The report, posted to the preprint server bioRxiv on Monday, drew immediate Twitter responses verging on the hyperbolic: “a new era is starting!!” wrote one scientist. “A brilliant example of how collaboration … can alter the face of biochemistry as we know it!” wrote another. “This is a mind-blowing result,” tweeted a third. Asked by Science for comment, scientists were somewhat more measured. “This is a profound observation that nobody anticipated,” says Mark Lehrman, a pharmacologist at the University of Texas (UT) Southwestern Medical Center in Dallas who was not involved in the work. That profound observation still spurs caution: Others aren’t yet convinced about the basic findings.
The notion that RNAs might be modified by other molecules isn’t new. Chuan He, an RNA chemist at the University of Chicago in Illinois, notes that researchers have observed some 170 different chemical modifications to RNA—a methyl group here or an acetyl group there—that, among other functions, make sure RNA winds up in one cellular compartment or another. But until now, no one had seen complex sugars modify RNAs.
In the bioRxiv preprint, researchers led by glycochemist Carolyn Bertozzi and postdoc Ryan Flynn of Stanford University in Palo Alto, California, used a wide array of chemical analyses to examine RNA deep within the cell lines of mice, hamsters, and humans. They found that sugar groups called N-linked glycans bind to a subset of RNAs through one of their chemical letters called guanosine. Those most likely to be sugary, Bertozzi and her colleagues found, are small RNAs known as Y RNAs, which don’t code for proteins, but appear to play a part in DNA replication. The researchers even observed the sugary RNAs in cells isolated from living mice.
“I’m pretty convinced by those data that they are seeing RNA modifications,” says Laura Kiessling, a glycochemist at the Massachusetts Institute of Technology in Cambridge. However, she notes that many questions remain: “Exactly what is modified and how is still a big mystery.”
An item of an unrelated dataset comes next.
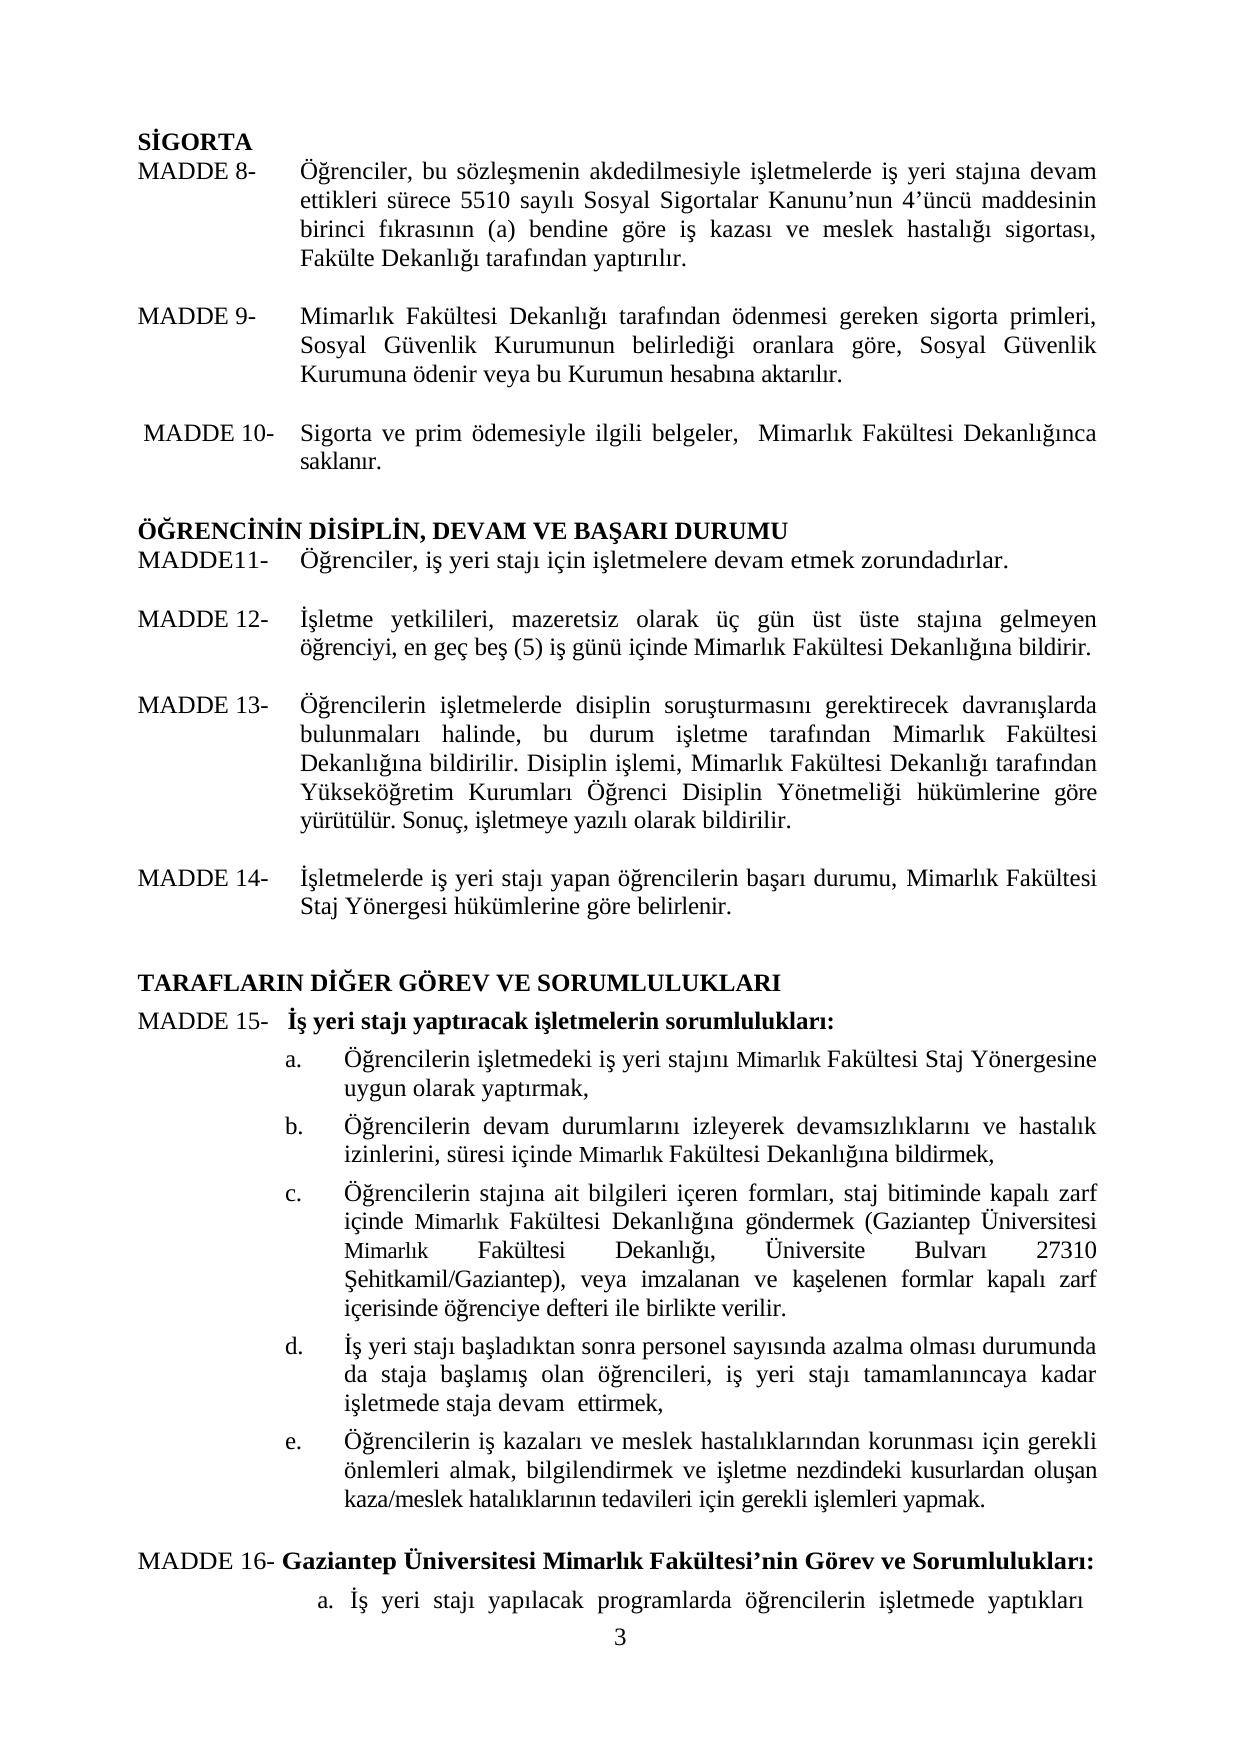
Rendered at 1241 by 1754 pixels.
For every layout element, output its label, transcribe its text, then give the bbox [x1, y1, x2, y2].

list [317, 1585, 1097, 1613]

Bertozzi and her colleagues suggest the RNA could acquire its sugars from the same enzymes that cells use to add sugars to proteins. One such enzyme is OST, which functions by first cutting N-linked glycans off lipids and then adding them to proteins. Bertozzi and her colleagues found that RNAs were modified exclusively by N-linked glycans. And when they blocked the action of OST, RNA-sugar complexes failed to show up, suggesting OST may be transferring sugars to RNA.
But OST comes in two forms. And one of those simply cuts glycans off lipids without transferring them, making it possible that those free-floating sugars simply react with RNAs floating nearby. If an enzyme-controlled reaction attaches glycans to RNAs, that would suggest the cell is spending energy to carry out a specific function, Kiessling says. But if it’s just a side reaction, “that would be less interesting,” she adds.
Another concern says a scientist who asked not to be identified, is that the RNAs may not be modified at all. Rather, RNAs could be forming complexes with proteins that are themselves modified by the sugars. The Stanford group added reagents to eat away at those complexes—but some complexes may have been resistant. Bertozzi declined to comment for this story, because she had submitted the manuscript to a peer-reviewed journal that asks authors not to comment before publication.
If it does turn out that cells are using enzymes to modify RNA with sugars, the big question is “why?” Among the possibilities: Sugars might help guide RNAs’ interactions with particular proteins or mark certain RNAs for removal. “We don’t know,” says Nicholas Conrad, an RNA biologist at UT Southwestern. “I just know that if this were happening in my lab, I would be really excited. It opens a whole new door we have to explore.”